Consegne
1. Le affermazioni seguenti concordano con il testo sull'esplosione di Crans-Montana? Per ciascuna rispondi sì o no e cita alla lettera le parole del testo che decidono. (a) L'esplosione ha devastato il bar Le Constellation. (b) La polizia tratta l'incidente come un attentato terroristico. (c) Il punto di raccolta per i familiari si trova nel centro congressi 'le Regent'.
2. Sostituisci "help line" con "linea telefonica" nel testo sull'esplosione, in tutto il tratto che va da "L'Ambasciatore d'Italia in" giù fino a "un attentato terroristico.", e riporta quel tratto così modificato.

Testo da leggere
"""

Strage ad una festa di Capodanno nella località sciistica svizzera di Crans Montana.

A causa di un'esplosione sarebbero morte almeno 40 persone. Cento i feriti, ma a il bilancio potrebbe aggravarsi. Alcune vittime non sono riconoscibili per le gravi ustioni. La deflagrazione ha devastato il bar Le Constellation, molto frequentato dai turisti, mentre si svolgevano i festeggiamenti per l'arrivo del nuovo anno. Partecipa ai soccorsi anche una squadra del soccorso alpino valdostano.

L'Ambasciatore d'Italia in Svizzera e la Console Generale d'Italia a Ginevra si stanno recando a Crans-Montana. La Farnesina ha comunicato che per fornire assistenza ai parenti delle vittime dell'esplosione, oltre alla unità con funzionari dell'Unità di Crisi e dell'Unità tutela degli italiani all'estero a Roma, nella cittadina svizzera è operativo un punto di raccolta per i familiari nel centro congressi 'le Regent', mentre la polizia cantonale svizzera ha allestito una help line che risponde al numero +41848112117 ed è contattabile anche dall'Italia.

La polizia ha anche confermato che l'incidente non viene trattato come un attentato terroristico.

Le autorità svizzere hanno affermato che alcune delle vittime dell'esplosione a provengono da altri Paesi. Lo scrive Sky News dopo la conferenza stampa delle autorità a Crans-Montana. Non è stata fornita alcun dettaglio sulle esatte nazionalità, ma la polizia ha descritto la località come una "stazione sciistica di fama internazionale con molti turisti".

"""

Voci di dati salvate:
"""

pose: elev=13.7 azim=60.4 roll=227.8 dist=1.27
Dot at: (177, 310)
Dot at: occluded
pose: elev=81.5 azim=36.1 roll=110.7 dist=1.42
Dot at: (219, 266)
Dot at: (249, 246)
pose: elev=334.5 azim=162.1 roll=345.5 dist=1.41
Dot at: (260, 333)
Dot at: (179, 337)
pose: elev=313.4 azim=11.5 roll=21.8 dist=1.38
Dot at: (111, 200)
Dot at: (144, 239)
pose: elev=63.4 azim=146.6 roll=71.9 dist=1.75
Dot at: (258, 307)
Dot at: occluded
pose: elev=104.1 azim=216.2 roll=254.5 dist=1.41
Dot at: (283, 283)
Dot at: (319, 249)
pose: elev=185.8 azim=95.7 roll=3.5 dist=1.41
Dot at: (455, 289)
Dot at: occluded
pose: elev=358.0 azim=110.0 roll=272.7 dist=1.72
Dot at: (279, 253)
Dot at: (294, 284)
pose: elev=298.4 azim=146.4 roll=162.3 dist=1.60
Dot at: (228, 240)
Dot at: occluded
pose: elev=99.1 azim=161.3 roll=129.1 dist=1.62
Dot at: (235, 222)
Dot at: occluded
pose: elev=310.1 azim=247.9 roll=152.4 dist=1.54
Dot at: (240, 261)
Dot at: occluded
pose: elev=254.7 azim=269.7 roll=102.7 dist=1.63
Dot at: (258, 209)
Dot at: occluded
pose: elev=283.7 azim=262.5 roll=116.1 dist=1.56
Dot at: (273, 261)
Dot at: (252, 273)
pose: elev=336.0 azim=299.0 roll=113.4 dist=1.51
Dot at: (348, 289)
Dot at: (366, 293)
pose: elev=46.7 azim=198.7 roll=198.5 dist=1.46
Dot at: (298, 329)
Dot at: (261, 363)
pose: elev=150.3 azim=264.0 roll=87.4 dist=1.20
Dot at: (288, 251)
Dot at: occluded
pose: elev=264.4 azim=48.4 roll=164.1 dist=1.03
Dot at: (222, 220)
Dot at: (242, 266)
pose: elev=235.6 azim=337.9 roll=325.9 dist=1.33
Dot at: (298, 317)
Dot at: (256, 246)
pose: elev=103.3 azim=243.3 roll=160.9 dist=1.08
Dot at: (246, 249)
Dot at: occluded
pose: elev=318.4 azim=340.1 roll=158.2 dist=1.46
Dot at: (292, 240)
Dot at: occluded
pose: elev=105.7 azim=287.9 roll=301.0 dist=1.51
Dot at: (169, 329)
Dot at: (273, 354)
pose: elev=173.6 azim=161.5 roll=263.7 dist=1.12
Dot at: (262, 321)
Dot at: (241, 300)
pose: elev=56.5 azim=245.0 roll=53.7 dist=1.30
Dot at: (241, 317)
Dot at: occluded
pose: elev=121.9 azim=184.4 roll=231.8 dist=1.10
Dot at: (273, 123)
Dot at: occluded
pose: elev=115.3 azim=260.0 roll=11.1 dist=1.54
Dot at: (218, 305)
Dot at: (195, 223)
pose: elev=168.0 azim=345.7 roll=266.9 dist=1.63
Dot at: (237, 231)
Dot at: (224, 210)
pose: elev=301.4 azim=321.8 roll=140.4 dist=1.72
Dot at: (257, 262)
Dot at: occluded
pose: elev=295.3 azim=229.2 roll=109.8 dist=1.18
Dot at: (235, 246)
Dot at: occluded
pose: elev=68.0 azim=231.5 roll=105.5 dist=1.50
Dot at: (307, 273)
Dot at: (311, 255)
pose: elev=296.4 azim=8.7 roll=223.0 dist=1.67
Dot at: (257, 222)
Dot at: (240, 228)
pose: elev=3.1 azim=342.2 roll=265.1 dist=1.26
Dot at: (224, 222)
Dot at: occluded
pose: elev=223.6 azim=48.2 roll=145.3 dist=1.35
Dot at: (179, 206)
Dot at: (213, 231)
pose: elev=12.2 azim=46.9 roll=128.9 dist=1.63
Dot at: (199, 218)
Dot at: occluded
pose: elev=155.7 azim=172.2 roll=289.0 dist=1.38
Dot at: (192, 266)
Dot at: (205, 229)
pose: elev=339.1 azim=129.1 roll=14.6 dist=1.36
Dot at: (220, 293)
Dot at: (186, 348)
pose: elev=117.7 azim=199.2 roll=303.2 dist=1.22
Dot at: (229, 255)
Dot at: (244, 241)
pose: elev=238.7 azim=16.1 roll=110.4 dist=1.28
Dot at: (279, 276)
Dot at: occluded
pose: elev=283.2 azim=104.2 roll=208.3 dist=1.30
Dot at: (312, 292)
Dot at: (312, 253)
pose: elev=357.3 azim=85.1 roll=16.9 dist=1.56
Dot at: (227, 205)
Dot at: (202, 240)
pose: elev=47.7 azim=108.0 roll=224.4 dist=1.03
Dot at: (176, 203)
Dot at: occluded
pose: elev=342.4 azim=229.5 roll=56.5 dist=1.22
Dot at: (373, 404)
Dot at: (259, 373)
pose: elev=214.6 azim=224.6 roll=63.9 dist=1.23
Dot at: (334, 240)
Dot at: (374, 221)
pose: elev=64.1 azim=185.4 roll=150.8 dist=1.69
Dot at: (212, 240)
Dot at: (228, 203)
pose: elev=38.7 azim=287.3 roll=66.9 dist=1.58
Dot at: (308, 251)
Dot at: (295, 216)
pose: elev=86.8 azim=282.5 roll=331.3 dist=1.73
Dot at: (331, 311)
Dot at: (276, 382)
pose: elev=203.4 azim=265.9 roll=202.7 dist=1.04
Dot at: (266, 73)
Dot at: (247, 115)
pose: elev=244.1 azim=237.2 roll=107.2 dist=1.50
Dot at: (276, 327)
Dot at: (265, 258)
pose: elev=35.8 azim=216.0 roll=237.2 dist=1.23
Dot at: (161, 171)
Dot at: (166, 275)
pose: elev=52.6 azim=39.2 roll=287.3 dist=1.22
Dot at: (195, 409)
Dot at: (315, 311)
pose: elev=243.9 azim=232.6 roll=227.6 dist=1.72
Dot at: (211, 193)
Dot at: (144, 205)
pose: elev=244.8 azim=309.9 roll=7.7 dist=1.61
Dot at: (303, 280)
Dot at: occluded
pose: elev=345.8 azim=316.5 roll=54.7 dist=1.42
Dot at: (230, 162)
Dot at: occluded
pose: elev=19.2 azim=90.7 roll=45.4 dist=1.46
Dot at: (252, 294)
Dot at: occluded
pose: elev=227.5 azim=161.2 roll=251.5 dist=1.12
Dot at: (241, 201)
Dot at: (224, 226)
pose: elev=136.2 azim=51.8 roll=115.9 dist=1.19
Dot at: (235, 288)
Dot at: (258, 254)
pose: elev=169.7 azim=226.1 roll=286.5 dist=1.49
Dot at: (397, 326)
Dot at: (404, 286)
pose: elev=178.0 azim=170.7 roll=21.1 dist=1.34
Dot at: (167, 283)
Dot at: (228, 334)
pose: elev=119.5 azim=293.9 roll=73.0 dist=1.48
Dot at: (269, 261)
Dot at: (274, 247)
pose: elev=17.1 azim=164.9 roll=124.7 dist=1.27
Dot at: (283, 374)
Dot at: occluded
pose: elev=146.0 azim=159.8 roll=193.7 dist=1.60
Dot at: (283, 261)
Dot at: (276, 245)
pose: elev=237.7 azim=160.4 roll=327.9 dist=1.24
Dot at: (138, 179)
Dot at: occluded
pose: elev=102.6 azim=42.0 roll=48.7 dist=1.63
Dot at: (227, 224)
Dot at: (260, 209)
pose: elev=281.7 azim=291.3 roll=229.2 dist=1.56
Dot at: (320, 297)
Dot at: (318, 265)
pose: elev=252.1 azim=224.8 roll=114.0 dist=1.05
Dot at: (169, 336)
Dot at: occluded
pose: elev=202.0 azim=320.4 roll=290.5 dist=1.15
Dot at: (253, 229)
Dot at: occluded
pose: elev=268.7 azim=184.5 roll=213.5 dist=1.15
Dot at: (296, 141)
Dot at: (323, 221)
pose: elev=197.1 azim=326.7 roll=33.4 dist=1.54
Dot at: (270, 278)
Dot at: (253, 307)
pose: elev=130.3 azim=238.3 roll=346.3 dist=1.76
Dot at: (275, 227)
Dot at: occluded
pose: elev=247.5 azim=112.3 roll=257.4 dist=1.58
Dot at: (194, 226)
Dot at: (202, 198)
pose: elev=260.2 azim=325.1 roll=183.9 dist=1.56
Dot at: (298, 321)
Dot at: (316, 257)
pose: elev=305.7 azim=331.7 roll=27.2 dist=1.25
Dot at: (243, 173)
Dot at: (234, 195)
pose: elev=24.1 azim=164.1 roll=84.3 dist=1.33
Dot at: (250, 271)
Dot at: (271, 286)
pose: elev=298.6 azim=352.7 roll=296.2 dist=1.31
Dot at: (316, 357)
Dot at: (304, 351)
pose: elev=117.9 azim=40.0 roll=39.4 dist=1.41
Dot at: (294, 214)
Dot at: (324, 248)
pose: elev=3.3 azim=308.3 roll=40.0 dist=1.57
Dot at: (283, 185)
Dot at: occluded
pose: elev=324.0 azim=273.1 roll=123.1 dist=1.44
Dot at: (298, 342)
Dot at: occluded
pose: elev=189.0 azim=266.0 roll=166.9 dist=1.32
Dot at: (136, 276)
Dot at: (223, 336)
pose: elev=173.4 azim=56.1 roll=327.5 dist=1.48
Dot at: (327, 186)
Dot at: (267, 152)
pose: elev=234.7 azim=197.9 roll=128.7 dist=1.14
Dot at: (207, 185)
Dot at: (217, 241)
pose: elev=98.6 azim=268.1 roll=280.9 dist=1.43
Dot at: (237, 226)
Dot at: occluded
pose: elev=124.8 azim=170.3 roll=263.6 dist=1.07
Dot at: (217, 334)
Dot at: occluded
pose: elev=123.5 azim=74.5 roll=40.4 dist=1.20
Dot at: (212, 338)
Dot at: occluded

"""

Risposte
1.
(a) Sì: "La deflagrazione ha devastato il bar Le Constellation".
(b) No: "l'incidente non viene trattato come un attentato terroristico".
(c) Sì: "è operativo un punto di raccolta per i familiari nel centro congressi 'le Regent'".

2.
L'Ambasciatore d'Italia in Svizzera e la Console Generale d'Italia a Ginevra si stanno recando a Crans-Montana. La Farnesina ha comunicato che per fornire assistenza ai parenti delle vittime dell'esplosione, oltre alla unità con funzionari dell'Unità di Crisi e dell'Unità tutela degli italiani all'estero a Roma, nella cittadina svizzera è operativo un punto di raccolta per i familiari nel centro congressi 'le Regent', mentre la polizia cantonale svizzera ha allestito una linea telefonica che risponde al numero +41848112117 ed è contattabile anche dall'Italia.

La polizia ha anche confermato che l'incidente non viene trattato come un attentato terroristico.